Check out my book, "THE WICKIE." See the book cover and watch the trailer below.
This 1860's story about the lighthouse keepers and their families at the Umpqua River Lighthouse will warm your heart. Discover the challenges they met but never expected, and their determination to maintain navigational aid to mariners on the Oregon coast.
To order your signed copy of "The Wickie", send me an e-mail: email@example.com. The Book is $15 plus tax and shipping.
My book is also available on Amazon or Barnes and Noble. At their website, click on books - In the Search area enter The Wickie.
Use the Tabs below for links to these websites.
25 September 2014
Nubble Light, as the lighthouse is popularly called, is a cast-iron structure lined inside with brick. When it was completed in 1879 it was painted red, but in 1902 the color was changed to white and has remained so since then. The distinctive red oil house was built in 1902, and the covered walkway connecting the keeper's house and tower was added in 1911. The station originally had a fog bell and bell tower, until it was raised in 1961. An 1891 fourth-order Fresnel lens, although not the original, is still in use. A bucket, suspended on a line across the channel, was used to transport supplies to the station. The conical tower measures 39-feet from ground level to the center of the lantern, which shows a red light 88-feet above the ocean. The last keeper left in 1987 when the light was automated.

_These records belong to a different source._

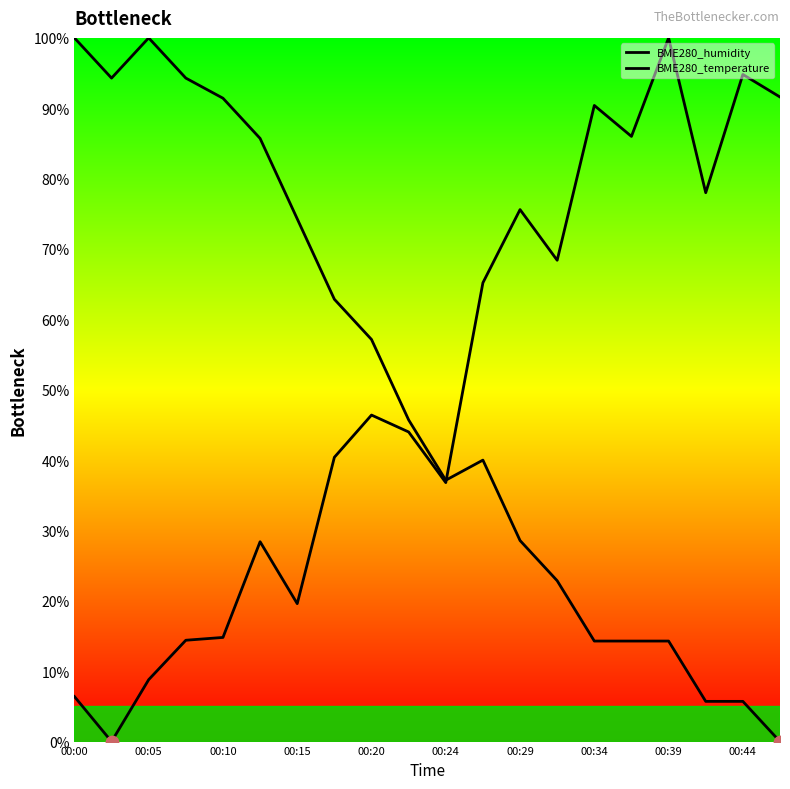

Which series contains the lowest Y value?

BME280_humidity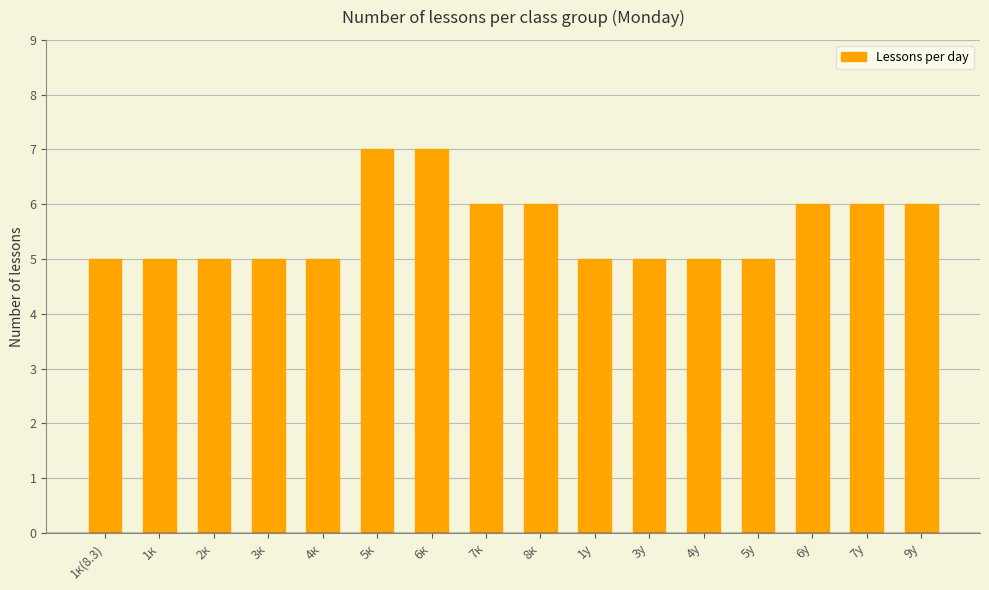

What is the approximate value at 5у?

5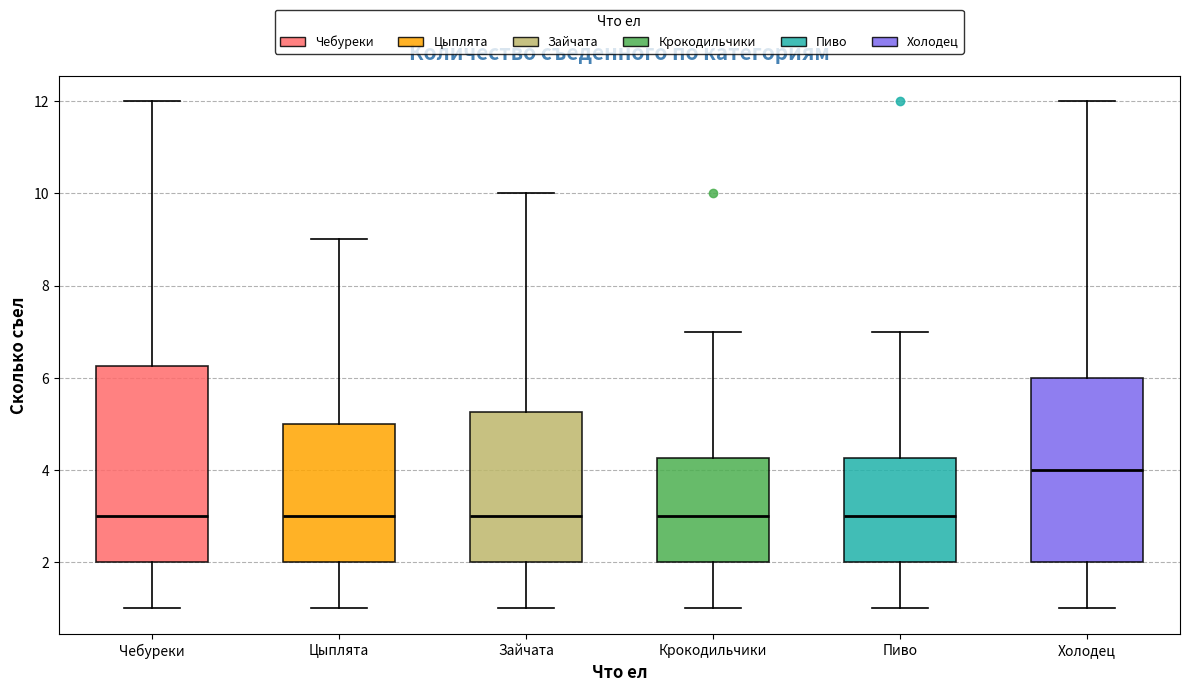

Reading left to right, transcribe this box plot: for each box, give where its median line is, the range the box spans, and where its two whiskers end, as read against the y-axis. The values are not printed on the chart, so give them approximately, as read against the axis.

Чебуреки: median 3.0, box 2.0 to 6.2, whiskers 1.0 to 12.0
Цыплята: median 3.0, box 2.0 to 5.0, whiskers 1.0 to 9.0
Зайчата: median 3.0, box 2.0 to 5.2, whiskers 1.0 to 10.0
Крокодильчики: median 3.0, box 2.0 to 4.2, whiskers 1.0 to 7.0
Пиво: median 3.0, box 2.0 to 4.2, whiskers 1.0 to 7.0
Холодец: median 4.0, box 2.0 to 6.0, whiskers 1.0 to 12.0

At the time of my visit here in 1997, the light was still active and the station was maintained by the town of York. The town had received more than 300 offers from people wanting to be live-in caretakers. Some restoration work had been done with a 1989 grant from the Maine Historic Preservation Committee.
This lighthouse and grounds are among the most appealing and photographed in the world. It has an estimated 250,000 visitors annually.
18 September 2014
The 72-foot high field-stone tower was shortened by more than one-third in 1813. It was restored in 1865 following public outcry over the loss of 42 lives in the unfortunate shipwreck of the transatlantic steamer Bohemian along the Cape Elizabeth shore. Local residents loudly protested a second lowering of the tower in 1883. Their protest succeeded in having the cropped portion built back on the tower, and this time builders utilized brick.
The overall structure of the tower rises 80-feet above the rocky headland, and its light cast a white beam from 101-feet above sea level. At the time of my visit here in 1997, this light was active.
11 September 2014
The Gross Point Lighthouse is located in Evanston, IL. This lighthouse is almost hidden among the other houses and trees in the neighborhood. The lighthouse tower built in 1873 stands 90-feet tall and is made of brick. The lantern room houses a second-order Fresnel lens, and the focal plane of its light was 121-feet above the lake.The adjoining duplex keeper's dwelling and brick fog signal building were added in 1880. In 1935 the light was converted to electricity and then automated.
At the time of my visit here in 2002, the lantern room still housed the Fresnel lens.
04 September 2014
At the time of my visit here in 2000, the Tybee Island Light Station was one of America's most intact Light Stations. All of its historic support buildings were still on its five acre site. A unique style of architecture known as "stick style" was originally used to construct the head keeper's and first assistant keeper's houses.